The unspoken reality about NATO, as far as it concerns most of its European members, is that the organization is a vestigial one… a visual reminder of a relationship that once existed to safeguard a system (capitalism) and a culture (Western); both as a way of life. To the Europeans, at least the many friends and peers that I converse with, NATO should have been given its burial with full military honors a decade ago – then already a decade past the dismemberment of the Soviet Union.
NATO is a decomposing cadaver that unashamedly continues to be placed in exhibition, and it’s beginning to stink. Yet, Europeans, Turks and Canadians lack the courage to give notice to America that serving as another military arm of the empire is neither popular nor honorable for most of the members; that the mission of the original alliance has long ago disappeared.
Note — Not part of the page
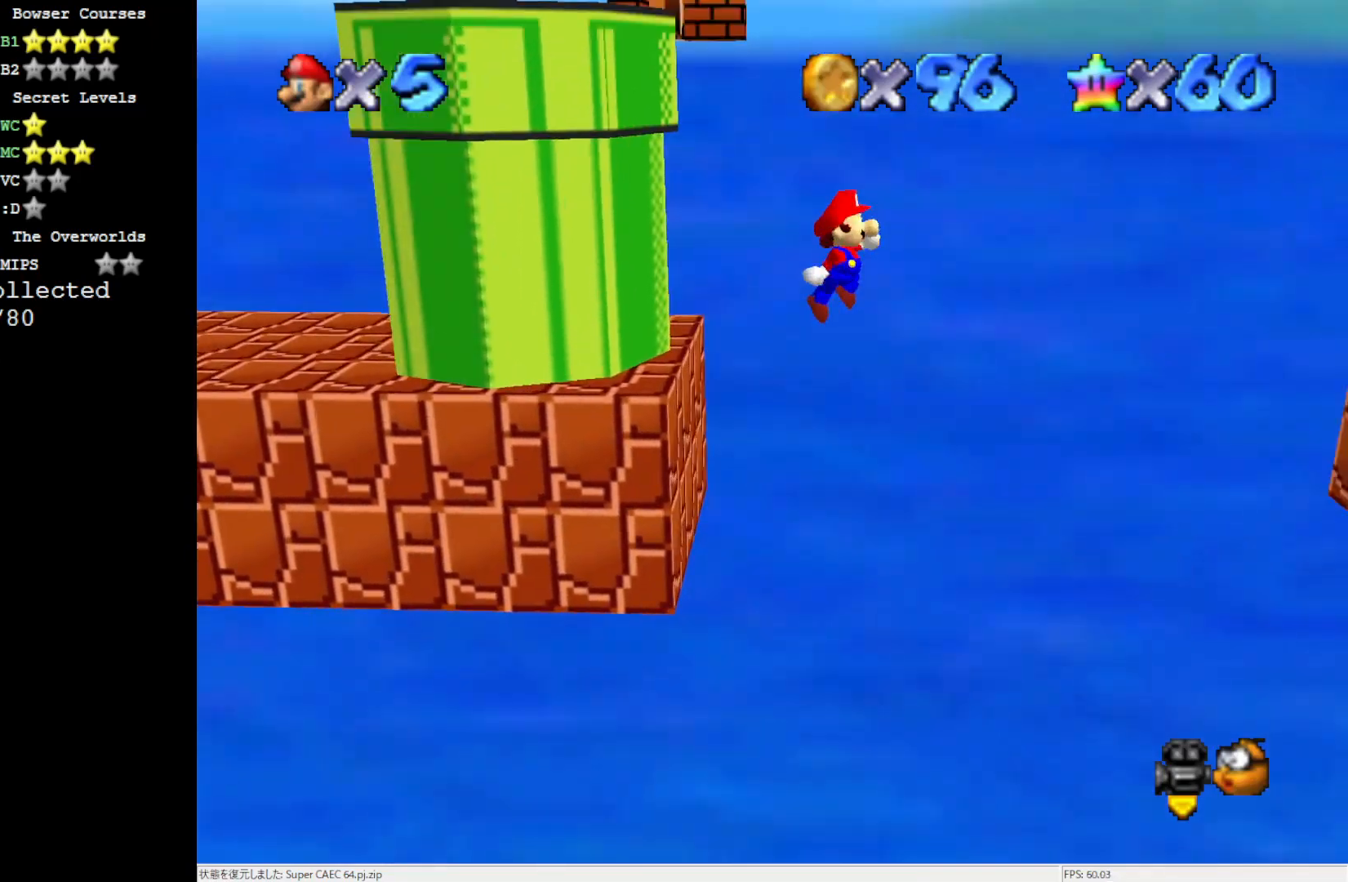
{"buttons": ["A"], "left_stick": "right", "events": []}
Last week, US Defense Secretary Robert Gates told a European think tank during his swan song in that continent – before Leon Panetta assumes that misnamed post (Minister or Secretary of War would be a far more appropriate title), that future leadership in America may not consider this NATO-US relationship a worthy investment. And it was during this 11-day trek overseas that he pointed out his displeasure in what he considers weaknesses and failures within the alliance.
But Gates, and his martial staff at the Pentagon, have it all wrong. One could argue that the US is not part of NATO the way the European members, Turkey and Canada are; it is the other 27 member nations, big and small, that are de facto part of the imperial army, like it or not. America always calls the wars to be had; and, when that happens, NATO, docilely, waits for its military orders from the Pentagon, rewritten in Brussels as part of the political show. However, in the latter years, that docility has become more of a passive resistance, often blamed on cuts in defense spending, even when unpopularity of American wars of choice was the true villain. Gates’ concern about Europe’s lack of appetite for defense has it all wrong once again: it’s not lack of appetite for defense but lack of appetite for war, made-in-America unnecessary wars.
One can understand those former members of the Warsaw Pact, perhaps still feeling the pluckiness of freeing themselves from the communist yoke, or Canada, as an always friend and neighbor of the Yanks, being ready to serve… but the others?
Well, Britain as mother-country continues to hold a special relationship with the US; the French are still thankful for being unchained from the Teutonic Ogre twice; and Germany, on its third generation of shame for being the Teutonic Ogre, opts for a status quo built on silence. As for the other members… they weigh very little in the balance.
NATO non-American leaders probably didn’t expect how things are turning out in Afghanistan, although they should have after the Soviet experience there… or, all prior occupiers who ended up buried there. These days when you participate in a war with the US, it’s not likely to be in a peacekeeping or reconstruction role, but in a combat, shooting role, in a mission that is likely to end just as it did in Vietnam. Nations in the region (Pakistan, India to be sure) know how to bring peace there, with a government that will include the Taliban… but Americans continue in their obstinate, failing ways.
And now, it is Libya that NATO was forced to take on by order of a White House, no different from other administrations in the past, which suffers from foreign policy hysterical neurosis (FPHN) most particularly when it involves Muslim nations in general, and the Middle East in particular.
Both Europe and the US would be served well if NATO came to an end. Let the Europeans, if they see a need for military association, create their own defense corps. And let America stand on its unilateral warmongering and grave mistakes. The change will do both good, Europe and the US. Maybe then a way can be found, under the auspices of a more neutral Europe, for a permanent peace in Palestine and elsewhere.
It’s long overdue… bury NATO’s corpse and free America from its military self.